Söyleşinin etrafında şekillendiği asıl nokta kitaplardır. Teknolojinin
kitaplara etkisi… Flash belleklerden verdiğim örnekten hareketle, “Beş yüzyıl önce basılmış bir metni
okuyabiliyoruz hala. Ama topu topu birkaç yıllık bir elektronik kaseti veya bir
CD- ROM’u artık okuyamıyor, seyredemiyoruz. Eski bilgisayarlarımızı
mahzenlerimizde muhafaza etmedikçe ( sf. 11 ). Buradan film sektörünün hızlı
değişimi ve teknolojik sözde gelişimi eldeki film koleksiyonlarını nasıl
işlevsiz hale getirdiğini göstermekte. Bu karşın kitap koleksiyonu kitabın
hatta yazının icadıyla birlikte varlığını devam ettiren önemli bir durumdur.

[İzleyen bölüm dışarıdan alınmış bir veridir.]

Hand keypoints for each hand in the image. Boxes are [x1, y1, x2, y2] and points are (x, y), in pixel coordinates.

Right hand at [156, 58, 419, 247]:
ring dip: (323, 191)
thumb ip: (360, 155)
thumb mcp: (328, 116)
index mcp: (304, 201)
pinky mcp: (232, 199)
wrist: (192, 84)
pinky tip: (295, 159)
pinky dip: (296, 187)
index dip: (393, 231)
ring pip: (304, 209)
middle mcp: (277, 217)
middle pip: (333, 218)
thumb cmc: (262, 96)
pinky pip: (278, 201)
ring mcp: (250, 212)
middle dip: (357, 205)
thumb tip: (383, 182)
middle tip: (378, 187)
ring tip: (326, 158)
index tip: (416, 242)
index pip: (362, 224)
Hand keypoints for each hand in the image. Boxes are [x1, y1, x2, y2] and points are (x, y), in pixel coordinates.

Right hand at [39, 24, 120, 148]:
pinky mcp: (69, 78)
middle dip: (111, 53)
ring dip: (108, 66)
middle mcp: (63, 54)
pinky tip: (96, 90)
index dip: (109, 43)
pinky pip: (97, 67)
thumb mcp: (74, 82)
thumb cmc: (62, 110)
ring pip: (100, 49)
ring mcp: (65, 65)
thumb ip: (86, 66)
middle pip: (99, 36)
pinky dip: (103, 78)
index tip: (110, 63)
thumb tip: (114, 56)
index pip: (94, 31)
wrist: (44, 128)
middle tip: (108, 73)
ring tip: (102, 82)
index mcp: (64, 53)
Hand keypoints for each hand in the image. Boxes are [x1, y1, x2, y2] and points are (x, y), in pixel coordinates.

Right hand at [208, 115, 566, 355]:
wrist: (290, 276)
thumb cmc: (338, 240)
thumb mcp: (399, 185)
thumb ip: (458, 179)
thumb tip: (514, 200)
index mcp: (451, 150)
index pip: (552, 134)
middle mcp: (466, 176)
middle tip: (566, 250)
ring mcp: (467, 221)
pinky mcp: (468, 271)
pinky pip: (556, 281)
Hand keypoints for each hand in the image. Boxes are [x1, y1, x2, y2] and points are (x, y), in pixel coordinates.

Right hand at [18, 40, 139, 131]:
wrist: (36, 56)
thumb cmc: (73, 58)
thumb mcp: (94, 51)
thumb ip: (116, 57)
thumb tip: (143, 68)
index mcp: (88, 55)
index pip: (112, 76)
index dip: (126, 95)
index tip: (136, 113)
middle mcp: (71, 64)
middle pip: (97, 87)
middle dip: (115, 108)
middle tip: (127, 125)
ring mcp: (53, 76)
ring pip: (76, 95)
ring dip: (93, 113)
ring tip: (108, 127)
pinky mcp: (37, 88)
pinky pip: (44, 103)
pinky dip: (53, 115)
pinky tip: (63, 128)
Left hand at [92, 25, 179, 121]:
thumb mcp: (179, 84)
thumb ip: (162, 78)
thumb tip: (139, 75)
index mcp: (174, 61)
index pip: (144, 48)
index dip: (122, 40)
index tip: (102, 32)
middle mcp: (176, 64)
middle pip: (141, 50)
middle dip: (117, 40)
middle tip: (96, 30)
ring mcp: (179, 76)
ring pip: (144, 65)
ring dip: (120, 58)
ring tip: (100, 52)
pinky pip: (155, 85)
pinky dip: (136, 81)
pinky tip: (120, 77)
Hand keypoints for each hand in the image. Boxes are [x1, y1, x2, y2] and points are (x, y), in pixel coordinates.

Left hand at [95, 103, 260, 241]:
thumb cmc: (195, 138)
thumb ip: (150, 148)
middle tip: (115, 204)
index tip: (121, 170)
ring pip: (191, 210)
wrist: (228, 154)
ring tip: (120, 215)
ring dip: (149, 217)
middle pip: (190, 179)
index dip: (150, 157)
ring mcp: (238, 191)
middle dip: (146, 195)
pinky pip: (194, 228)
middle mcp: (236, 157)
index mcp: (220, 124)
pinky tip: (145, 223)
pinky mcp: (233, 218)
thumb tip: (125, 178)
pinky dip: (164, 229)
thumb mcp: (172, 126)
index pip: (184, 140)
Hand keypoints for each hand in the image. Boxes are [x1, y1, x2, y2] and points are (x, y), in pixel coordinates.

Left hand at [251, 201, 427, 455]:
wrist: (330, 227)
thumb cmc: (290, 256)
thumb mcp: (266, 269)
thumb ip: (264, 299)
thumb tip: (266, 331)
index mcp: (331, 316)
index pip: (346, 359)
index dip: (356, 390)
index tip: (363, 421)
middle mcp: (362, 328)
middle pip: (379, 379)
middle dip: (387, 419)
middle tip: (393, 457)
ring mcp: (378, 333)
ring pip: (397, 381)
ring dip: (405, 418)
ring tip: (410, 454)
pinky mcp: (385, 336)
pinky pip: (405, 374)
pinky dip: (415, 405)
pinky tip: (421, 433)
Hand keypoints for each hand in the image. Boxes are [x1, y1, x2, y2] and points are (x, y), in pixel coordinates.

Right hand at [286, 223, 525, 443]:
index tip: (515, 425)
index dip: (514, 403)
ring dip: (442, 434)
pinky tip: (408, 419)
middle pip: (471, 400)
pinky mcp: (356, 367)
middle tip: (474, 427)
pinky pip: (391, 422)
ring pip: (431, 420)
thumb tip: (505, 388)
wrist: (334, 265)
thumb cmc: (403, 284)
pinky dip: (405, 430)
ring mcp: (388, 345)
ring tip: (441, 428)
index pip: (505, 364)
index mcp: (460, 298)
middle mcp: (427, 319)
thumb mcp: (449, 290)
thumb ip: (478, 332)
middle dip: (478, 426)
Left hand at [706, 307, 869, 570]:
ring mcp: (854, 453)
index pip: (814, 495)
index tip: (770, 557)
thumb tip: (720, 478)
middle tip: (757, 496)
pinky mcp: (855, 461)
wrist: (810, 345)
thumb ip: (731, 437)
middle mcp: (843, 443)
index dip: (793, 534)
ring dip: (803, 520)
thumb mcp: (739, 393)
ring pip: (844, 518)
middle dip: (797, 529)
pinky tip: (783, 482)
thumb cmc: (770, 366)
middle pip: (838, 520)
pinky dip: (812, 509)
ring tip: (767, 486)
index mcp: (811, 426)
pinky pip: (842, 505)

Eco da bu konu üzerine günümüzde yaşanabilecek bir kazayla örneklendirerek
kitap koleksiyonu oluşturma sürecini ve karşısındaki muhalefeti şöyle ifade
eder, “(…)Kitap koleksiyonu yapma fikri çok eskidir. Yani filmlerin başına
gelenler kitapların başına gelmedi. Yazılı sayfa kültü, daha sonra da kitap
kültü, yazı kadar eskidir. Romalılar daha o zamandan tomarlara sahip olmak ve
koleksiyonunu yapmak isterlermiş. Kitapları kaybettiysek, başka sebeplerden
kaybettik. Dini sansür sebebiyle yok edildiler yahut da kütüphaneler ilk
fırsatta yanmaya meyilli oldukları için yok oldular, tıpkı katedraller gibi,
çünkü her ikisi de büyük ölçüde ahşaptan inşa edilmişti. Ortaçağ’da yanan bir
katedral ya da bir kütüphane, Büyük Okyanus’a düşen bir uçağın gösterildiği bir
savaş filmi gibidir az çok. ( sf. 14 ).” Günümüzün en önemli faktörü haline
gelen enerji olmadan elimiz kolumuz bağlı bir durumda olduğumuz yerde kalırız.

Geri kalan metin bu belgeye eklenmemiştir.